EXERCISE DIRECTIONS:
Identify every line in the records that contains the string "chart" and copy each one. Uppercase and lowercase letters must match.

INFORMATION PROVIDED:
- Opening Delimiter -

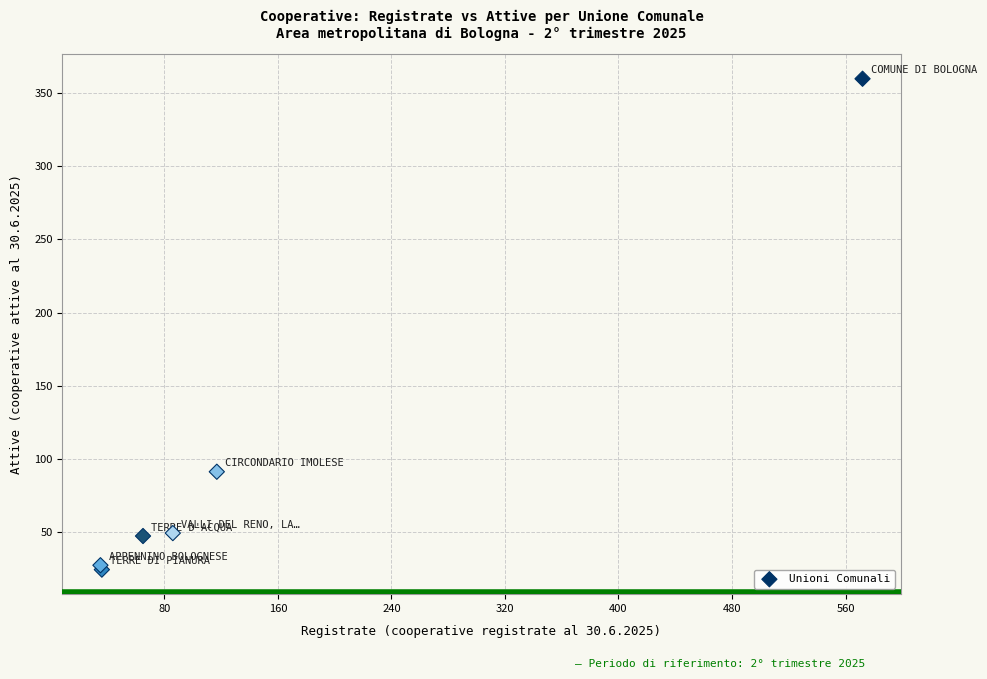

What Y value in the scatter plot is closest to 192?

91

- Closing Delimiter -
- Opening Delimiter -

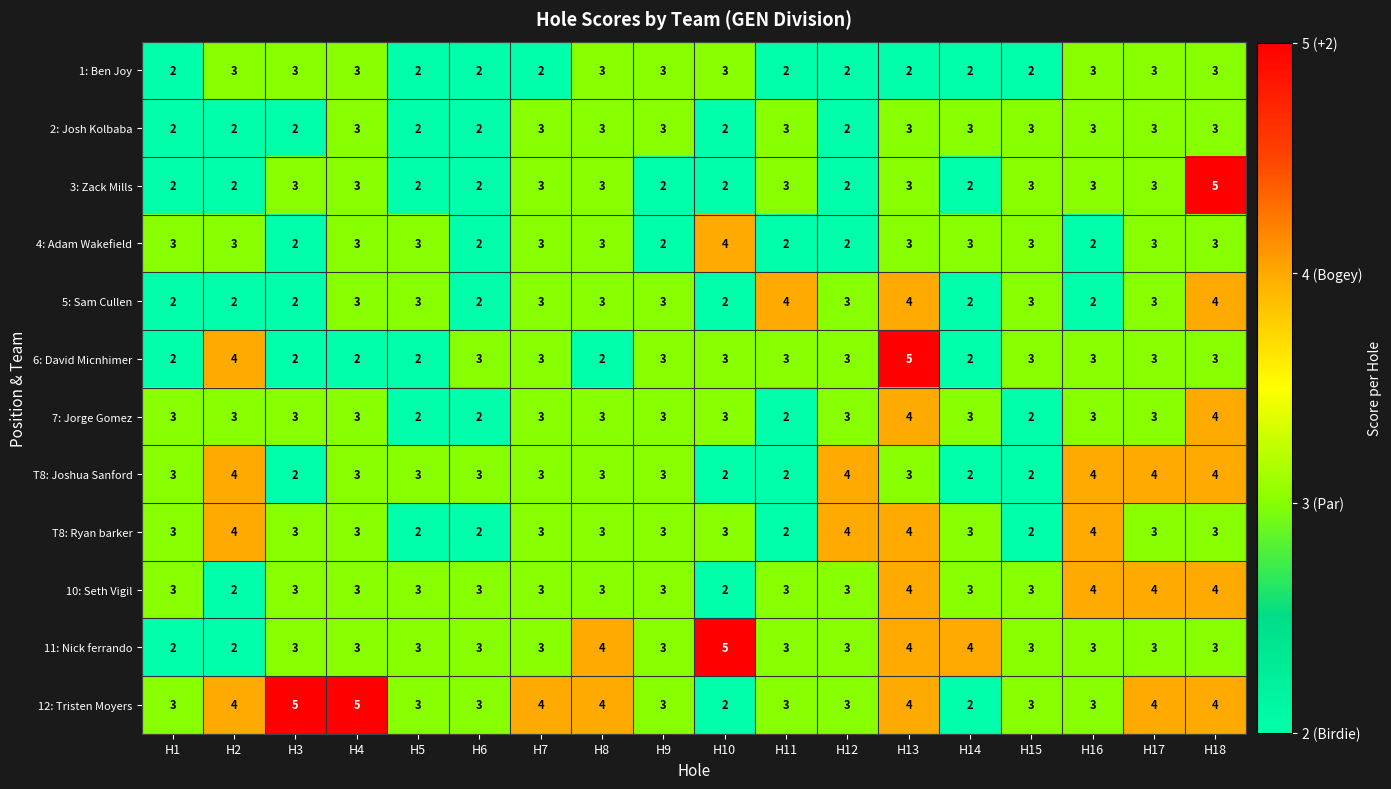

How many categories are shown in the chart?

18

- Closing Delimiter -
- Opening Delimiter -

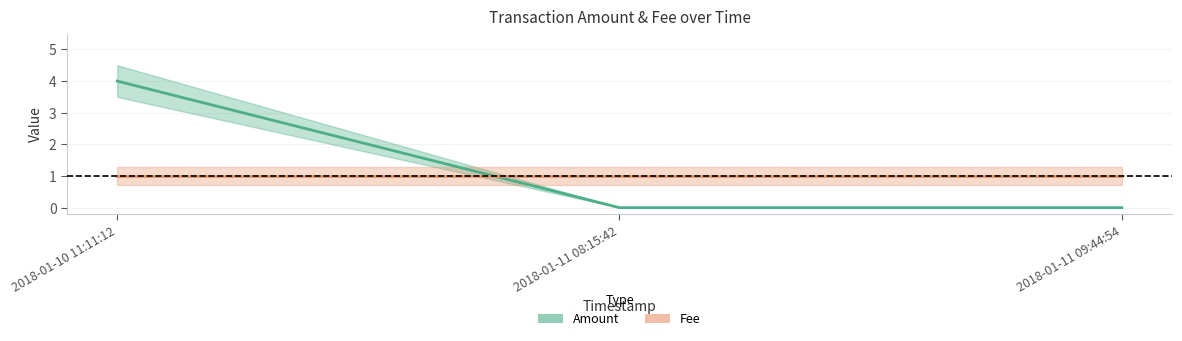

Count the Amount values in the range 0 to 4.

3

- Closing Delimiter -

SOLUTION BELOW:
How many categories are shown in the chart?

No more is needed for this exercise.